Чижикову снилось странное. Будто стоит он на пороге огромного зала, и свет падает через прозрачный купол. Купола не видно, но Котя точно знает: купол - очень высоко. Яркое солнце зависло над зданием - зал хорошо освещен, и даже дальние уголки Котя различает в малейших подробностях, но стоит ему отвести взгляд - детали уходят, ускользают, улетучиваются, и Котя не в силах описать, что он только что наблюдал. Зал полон странных, непривычных машин неясной формы и назначения; машины издают тихий равномерный гул; меж них ходят люди - Чижиков отчетливо видит их фигуры, затянутые в блестящие комбинезоны, облегающие тело, точно вторая кожа. Мужчины, женщины - все они работают, и работа эта напряженная, сложная и очень срочная. Котя чувствует исходящую от людей тревогу: они боятся опоздать, они уже опаздывают, они практически опоздали, но все равно борются, не сдаются, из последних сил надеясь завершить работу в нужный срок, потому что это важно, очень важно, архиважно. И если они не успеют, то все великолепное технологическое совершенство, собранное под куполом огромного зала, будет безвозвратно утрачено, и любые усилия тогда будут напрасными, тщетными… Этого нельзя допустить.
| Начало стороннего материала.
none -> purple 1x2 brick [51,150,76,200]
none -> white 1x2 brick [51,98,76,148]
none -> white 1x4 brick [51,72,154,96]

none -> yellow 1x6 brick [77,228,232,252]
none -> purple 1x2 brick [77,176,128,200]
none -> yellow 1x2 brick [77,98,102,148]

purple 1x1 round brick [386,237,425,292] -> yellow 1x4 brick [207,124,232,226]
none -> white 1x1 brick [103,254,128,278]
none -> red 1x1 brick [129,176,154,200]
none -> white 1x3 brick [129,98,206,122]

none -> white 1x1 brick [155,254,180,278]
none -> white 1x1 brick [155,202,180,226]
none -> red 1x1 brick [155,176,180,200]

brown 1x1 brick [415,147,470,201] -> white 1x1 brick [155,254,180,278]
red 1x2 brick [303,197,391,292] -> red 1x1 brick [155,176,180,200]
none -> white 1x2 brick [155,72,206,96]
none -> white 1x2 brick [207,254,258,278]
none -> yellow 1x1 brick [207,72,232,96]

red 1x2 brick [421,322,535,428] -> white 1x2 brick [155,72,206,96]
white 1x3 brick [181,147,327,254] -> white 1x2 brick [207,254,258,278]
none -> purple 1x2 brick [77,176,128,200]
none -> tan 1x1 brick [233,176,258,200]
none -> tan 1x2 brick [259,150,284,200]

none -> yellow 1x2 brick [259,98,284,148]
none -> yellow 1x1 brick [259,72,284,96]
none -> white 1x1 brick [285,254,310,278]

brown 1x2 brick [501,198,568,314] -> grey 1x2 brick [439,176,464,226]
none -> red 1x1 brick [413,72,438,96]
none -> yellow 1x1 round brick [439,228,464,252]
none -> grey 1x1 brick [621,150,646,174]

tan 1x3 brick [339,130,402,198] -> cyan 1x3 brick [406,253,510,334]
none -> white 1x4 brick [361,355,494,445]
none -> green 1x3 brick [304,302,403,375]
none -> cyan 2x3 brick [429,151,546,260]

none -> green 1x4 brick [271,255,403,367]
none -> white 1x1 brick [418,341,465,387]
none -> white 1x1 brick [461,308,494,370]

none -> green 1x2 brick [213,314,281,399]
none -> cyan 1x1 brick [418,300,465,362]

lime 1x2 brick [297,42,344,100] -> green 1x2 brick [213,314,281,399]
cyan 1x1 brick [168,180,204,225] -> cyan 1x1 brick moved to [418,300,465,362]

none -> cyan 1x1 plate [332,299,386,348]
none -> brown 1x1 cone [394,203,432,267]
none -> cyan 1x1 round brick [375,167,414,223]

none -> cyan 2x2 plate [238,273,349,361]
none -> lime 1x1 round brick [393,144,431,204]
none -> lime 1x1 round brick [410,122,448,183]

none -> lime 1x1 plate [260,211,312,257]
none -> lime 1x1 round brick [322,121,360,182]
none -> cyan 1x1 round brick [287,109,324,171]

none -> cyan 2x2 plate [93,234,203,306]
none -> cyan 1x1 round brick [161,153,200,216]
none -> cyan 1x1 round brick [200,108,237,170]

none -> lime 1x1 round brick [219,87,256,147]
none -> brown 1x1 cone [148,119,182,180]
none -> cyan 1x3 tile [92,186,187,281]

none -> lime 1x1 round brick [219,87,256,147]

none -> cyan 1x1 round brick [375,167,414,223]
Прямо перед Чижиковым возникает какое-то движение - Котя вглядывается. Несколько мужчин и женщин стоят перед механизмом, напоминающим огромную ванну, правда, поставленную вертикально. К ней со всех сторон идут кабели, светящиеся трубопроводы. А в темной глубине ванны застыла невысокая фигурка.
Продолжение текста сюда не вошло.